(Datos de transcripción de mediciones)
------

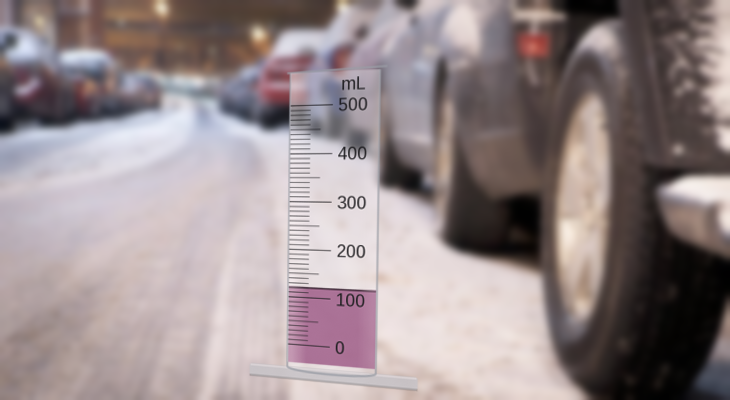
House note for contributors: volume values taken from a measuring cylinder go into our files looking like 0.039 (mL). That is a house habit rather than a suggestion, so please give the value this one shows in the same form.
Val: 120 (mL)
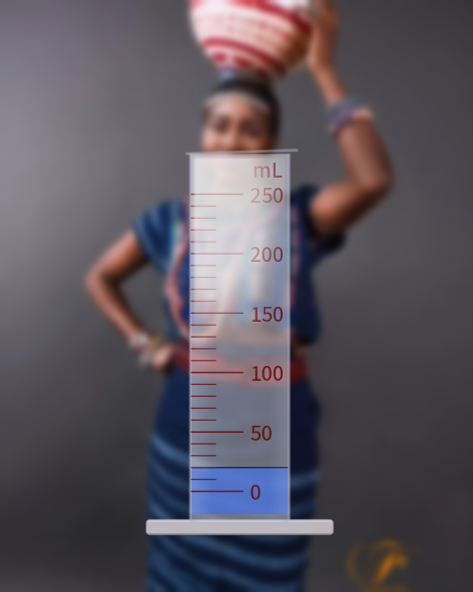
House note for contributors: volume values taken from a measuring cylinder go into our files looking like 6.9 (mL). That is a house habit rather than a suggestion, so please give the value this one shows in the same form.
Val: 20 (mL)
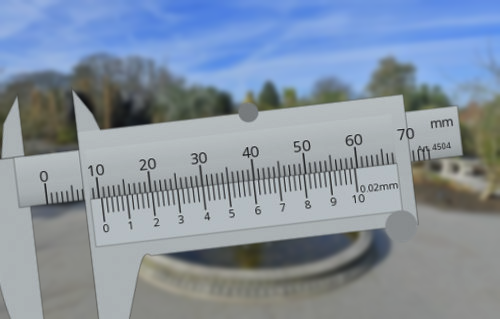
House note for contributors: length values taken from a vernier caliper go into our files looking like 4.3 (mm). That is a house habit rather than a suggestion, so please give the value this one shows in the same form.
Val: 10.5 (mm)
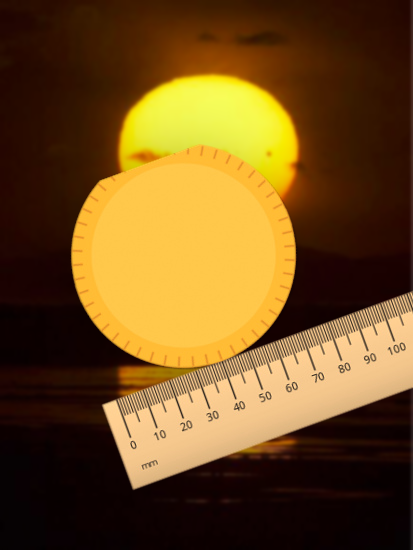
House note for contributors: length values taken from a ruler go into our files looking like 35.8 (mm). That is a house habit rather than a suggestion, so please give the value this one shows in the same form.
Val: 80 (mm)
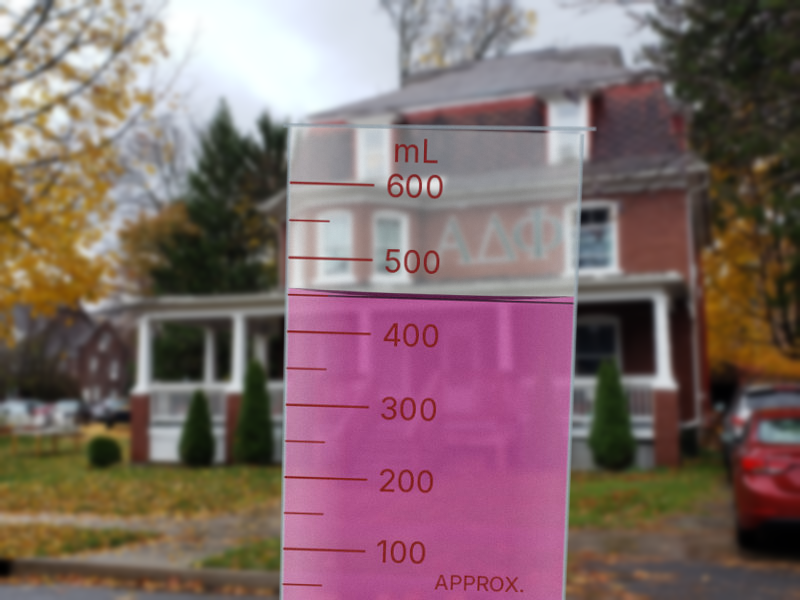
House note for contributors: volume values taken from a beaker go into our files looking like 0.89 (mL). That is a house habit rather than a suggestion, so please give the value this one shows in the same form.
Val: 450 (mL)
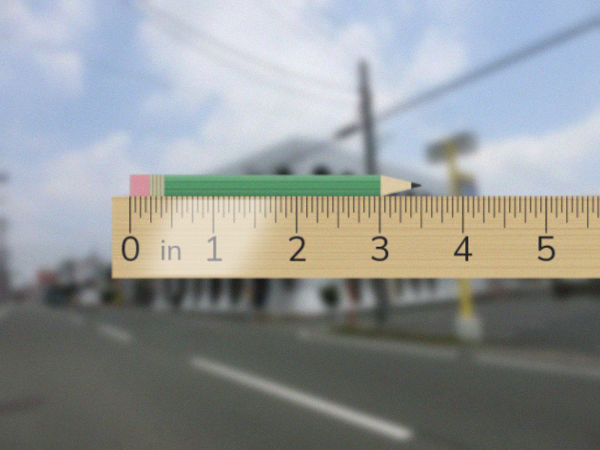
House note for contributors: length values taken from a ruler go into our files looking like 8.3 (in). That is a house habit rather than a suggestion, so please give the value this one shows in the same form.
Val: 3.5 (in)
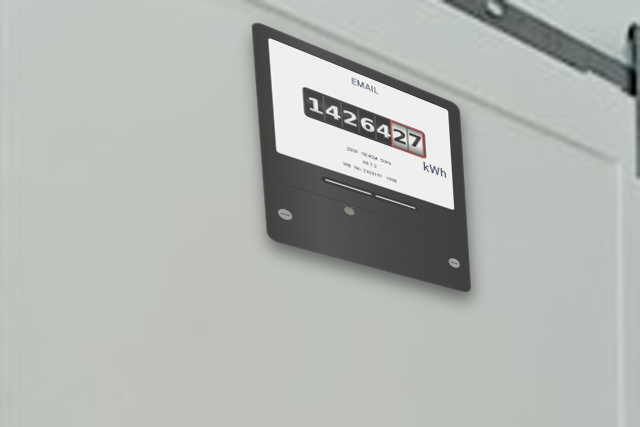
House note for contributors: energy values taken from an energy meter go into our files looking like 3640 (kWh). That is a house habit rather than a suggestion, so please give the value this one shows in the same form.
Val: 14264.27 (kWh)
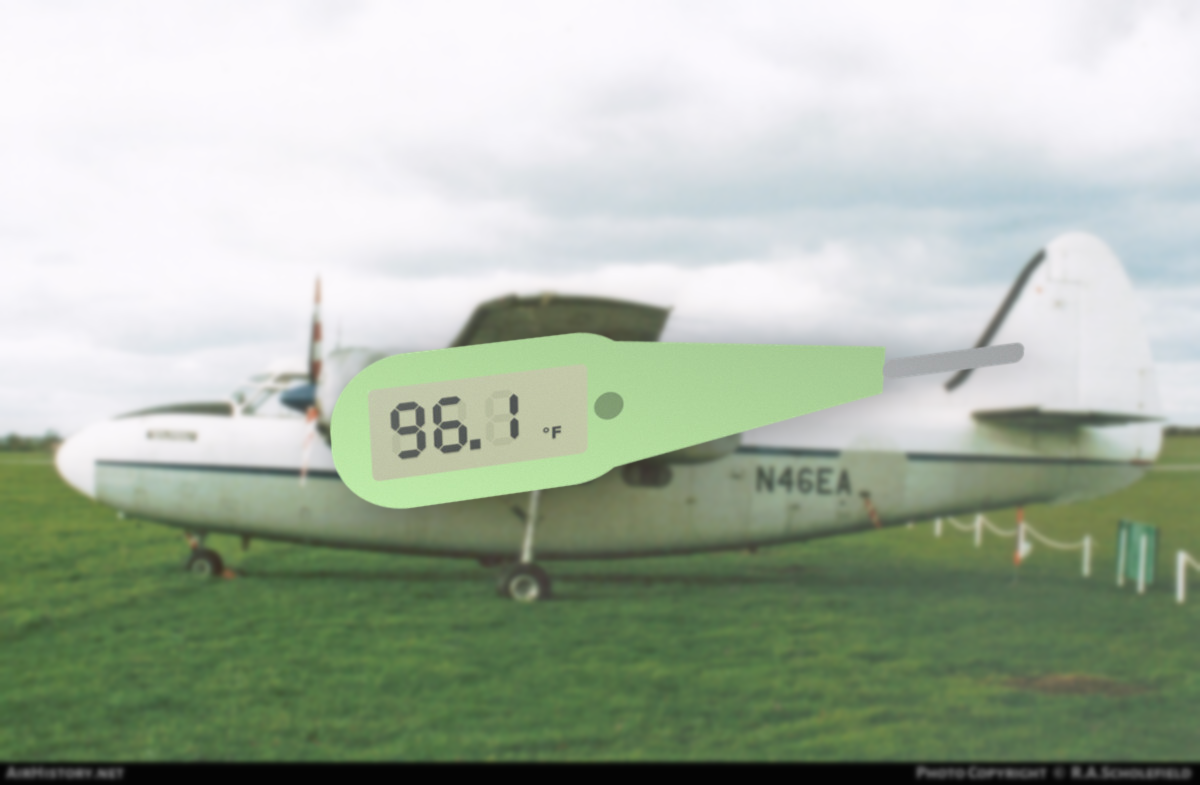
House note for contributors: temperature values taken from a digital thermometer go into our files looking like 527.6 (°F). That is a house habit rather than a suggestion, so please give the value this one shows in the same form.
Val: 96.1 (°F)
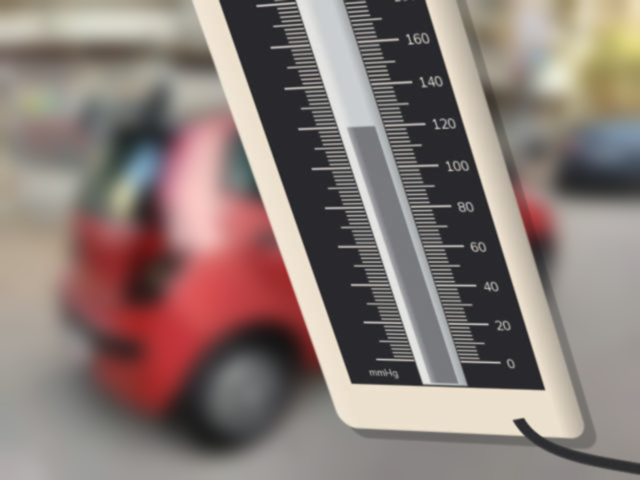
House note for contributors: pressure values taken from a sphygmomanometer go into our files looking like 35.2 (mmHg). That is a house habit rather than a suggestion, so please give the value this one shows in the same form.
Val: 120 (mmHg)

------

- **Detalles de tarea**:
Indica, copiándolas íntegras, todas las líneas del material anterior que contengan la cadena "ruler". La búsqueda distingue entre mayúsculas y minúsculas.

- **Respuesta**:
House note for contributors: length values taken from a ruler go into our files looking like 35.8 (mm). That is a house habit rather than a suggestion, so please give the value this one shows in the same form.
House note for contributors: length values taken from a ruler go into our files looking like 8.3 (in). That is a house habit rather than a suggestion, so please give the value this one shows in the same form.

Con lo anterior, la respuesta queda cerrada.